The court rejected each of these claims holding that (1) R.C. 3313.66(D) does not require a school district to list more than one agency that works toward improving those aspects of the pupil’s attitudes and behavior that contributed to the incident that gave rise to the pupil’s expulsion and the omission of the agency’s contact information did not impact the student’s rights even though the contact information is required to be included by law; (2) pursuant to R.C. 3313.66(D), the notice of expulsion need only be provided to the parent, custodian, or guardian – it is the notice of intent to expel that must be sent to both the student and guardian; and (3) because the school year ended before the third school day, the superintendent was not required to wait until the next school year to hold the expulsion hearing.

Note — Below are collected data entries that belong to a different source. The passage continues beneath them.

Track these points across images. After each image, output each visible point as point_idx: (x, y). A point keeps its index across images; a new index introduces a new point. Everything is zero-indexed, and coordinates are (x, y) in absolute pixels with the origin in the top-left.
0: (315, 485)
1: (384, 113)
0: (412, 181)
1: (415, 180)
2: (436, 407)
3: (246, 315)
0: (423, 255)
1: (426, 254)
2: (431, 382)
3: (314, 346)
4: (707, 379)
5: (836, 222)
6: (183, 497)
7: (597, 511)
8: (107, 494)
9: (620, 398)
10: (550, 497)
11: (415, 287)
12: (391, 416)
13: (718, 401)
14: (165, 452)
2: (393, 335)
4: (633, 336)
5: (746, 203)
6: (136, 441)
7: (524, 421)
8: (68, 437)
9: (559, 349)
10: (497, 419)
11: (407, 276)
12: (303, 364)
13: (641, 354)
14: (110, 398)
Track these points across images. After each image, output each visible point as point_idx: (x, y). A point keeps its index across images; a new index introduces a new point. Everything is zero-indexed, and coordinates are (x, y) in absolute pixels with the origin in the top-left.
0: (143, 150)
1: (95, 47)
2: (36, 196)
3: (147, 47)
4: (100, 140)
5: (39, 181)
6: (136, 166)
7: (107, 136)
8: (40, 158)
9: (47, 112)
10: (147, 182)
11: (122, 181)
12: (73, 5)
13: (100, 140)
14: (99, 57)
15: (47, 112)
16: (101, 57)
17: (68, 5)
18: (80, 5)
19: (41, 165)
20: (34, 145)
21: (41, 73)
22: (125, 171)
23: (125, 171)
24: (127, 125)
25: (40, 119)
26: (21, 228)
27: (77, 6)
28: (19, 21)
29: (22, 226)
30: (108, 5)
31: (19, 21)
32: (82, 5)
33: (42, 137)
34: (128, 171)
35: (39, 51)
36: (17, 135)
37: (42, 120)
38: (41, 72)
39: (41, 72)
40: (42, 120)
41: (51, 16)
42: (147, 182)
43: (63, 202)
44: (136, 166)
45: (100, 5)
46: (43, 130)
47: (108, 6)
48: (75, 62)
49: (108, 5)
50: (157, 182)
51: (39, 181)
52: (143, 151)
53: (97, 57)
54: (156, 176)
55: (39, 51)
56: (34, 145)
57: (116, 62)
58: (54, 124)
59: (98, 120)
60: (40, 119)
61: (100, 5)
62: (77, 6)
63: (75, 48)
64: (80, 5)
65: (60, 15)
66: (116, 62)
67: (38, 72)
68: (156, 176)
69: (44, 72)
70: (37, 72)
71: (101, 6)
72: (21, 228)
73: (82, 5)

This case should serve as a reminder to school officials that even minor procedural errors in the suspension and expulsion process can result in administrative appeals and challenges. In this case, it appears that the court was willing to overlook any alleged procedural deficiencies in order to uphold the discipline – perhaps because the student, who already had an extensive discipline history, called his teacher a “f*%ng b&$ch.” Future disciplinary appeals may not involve students as unsympathetic as this one.